Unboxing my bike at the Seattle airport.
Time to put this bike back together! Photo Credit: Luke Guilford

In typical Seattle fashion, it was raining when my plane landed. I looked like an absolute goof sliding around my bike box and other gear, as I went around looking for the bike station. The bike assembly went smoothly, and I managed not to forget anything. Time to wheel this thing outside and hit the road.

As I’m getting ready to take off into the rainy streets, a police officer stops me and suggests I take the link rail instead to get downtown. So, for my route for the day, I didn’t use Strava or any fancy mapping devices, I basically used Apple Maps and my Adventure Cycling Association map. For today it looked like this.

  • Sea-Tac Airport -> Downtown Seattle, WA (via link rail, big chillin’)
  • Downtown Seattle -> Kingston, WA Ferry Station -> (A nice boat ride, biking will start soon, I promise!)
  • Ferry Station -> Port Ludlow (15 miles and roughly 1,500 vertical feet of climbing)
My route for day 1. Rail system (green), ferry (blue), and cycling (red). Photo Credit: Google Maps

I made it into downtown Seattle, where I finally started biking, and my first stop became an REI to pick up some propane for my JetBoil. I had some time to kill before I was supposed to meet with my hosts for the night. Meandering around Seattle brought back incredible memories of my road trip last year where my girlfriend and I spent time walking all over the city. The more cycling I did, the more my nerves cooled down, and confidence built with every stroke of the pedal.

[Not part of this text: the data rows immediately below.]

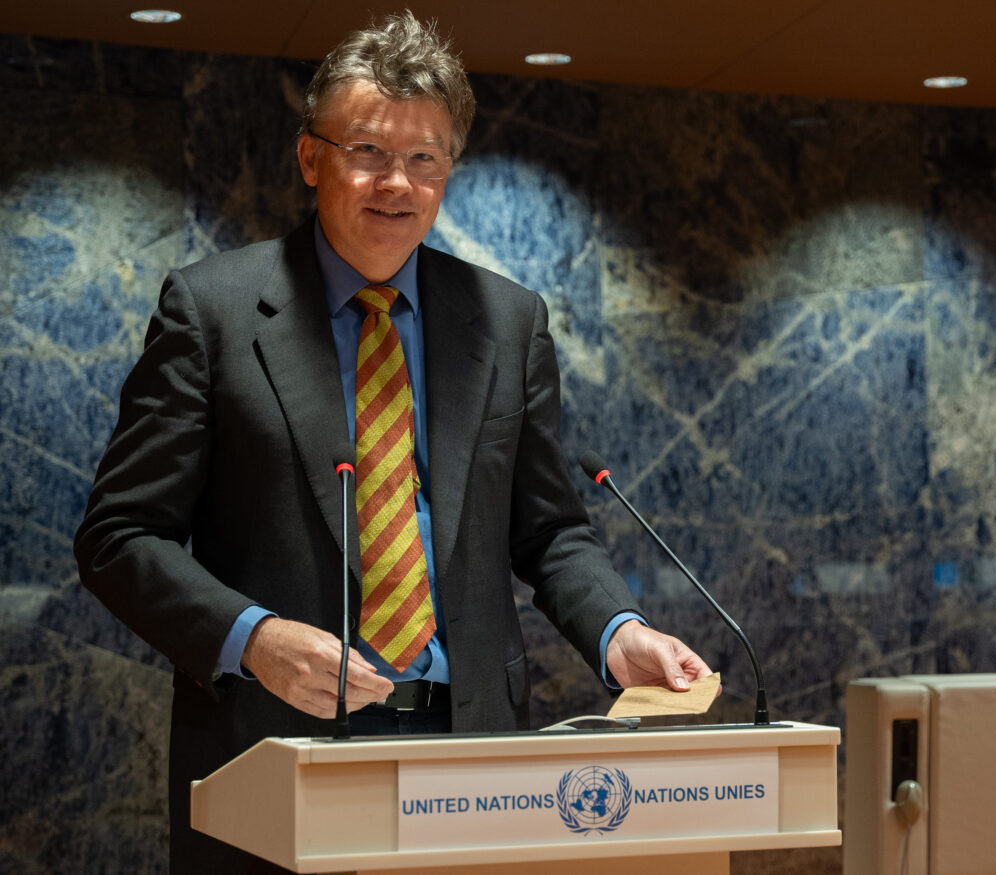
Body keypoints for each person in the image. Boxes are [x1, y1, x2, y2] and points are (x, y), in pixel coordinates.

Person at [74, 11, 713, 873]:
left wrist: (616, 630)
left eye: (425, 159)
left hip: (473, 757)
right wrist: (253, 637)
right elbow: (119, 535)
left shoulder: (508, 321)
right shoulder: (212, 310)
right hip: (274, 748)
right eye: (368, 151)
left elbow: (550, 530)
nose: (397, 184)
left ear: (448, 170)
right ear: (311, 158)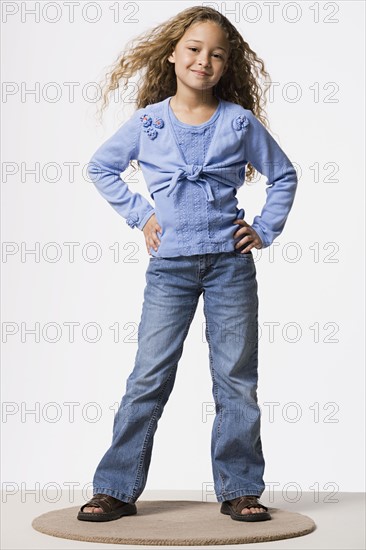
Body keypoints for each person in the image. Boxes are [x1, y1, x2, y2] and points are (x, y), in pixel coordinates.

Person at [77, 5, 298, 523]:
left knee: (236, 379)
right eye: (195, 49)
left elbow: (284, 176)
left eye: (217, 54)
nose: (204, 60)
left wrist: (263, 229)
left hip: (229, 267)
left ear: (228, 66)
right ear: (174, 54)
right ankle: (115, 487)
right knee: (148, 377)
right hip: (170, 270)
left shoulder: (240, 122)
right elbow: (101, 167)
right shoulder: (149, 122)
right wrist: (141, 215)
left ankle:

Time to cross the sound. I hopped on the fast ferry to Kingston, WA shortly after lunch. The smaller ferries sure sway, and bounce around a lot more than the giant, car-carrying ferries I took last summer. Nonetheless, the boat ride was beautiful and now I can start making some actual progress.

Fast Ferry
On the fast ferry Leaving Seattle. Photo Credit: Luke Guilford

I biked a leisurely 15 miles to just outside Port Ludlow, WA, to connect with my Warmshowers hosts for the night (Warmshowers is a non-profit that helps bike tourists find a place to stay and a hot meal). We had a really nice night, exchanging travel stories and eating a delicious meal of lingcod and homegrown produce. I am so grateful to have this stay to kick off my trip, my hosts got me so stoked to take on the challenge, and they provided me with wonderful words of wisdom. We ended the night discussing our “why:” why we seek out adventure, change, pain, beauty, and more. With years of cycling and adventure engraved in their souls, I could feel the excitement they had for my trip.

Today was a full day of living and probably one I will never forget… a true “core memory” as some may say. Nothing exhilarating or epic had happened, but with the new journey ahead, I can tell my life has changed for good. My adventure has begun, and now I have a lot of cycling to do, people to meet, beaches to nap on, and food trucks to eat. Tomorrow will bring a new day, and I will truly get a glimpse of what the road holds ahead for me. I plan on cycling roughly 70 miles to Hoodsport, WA!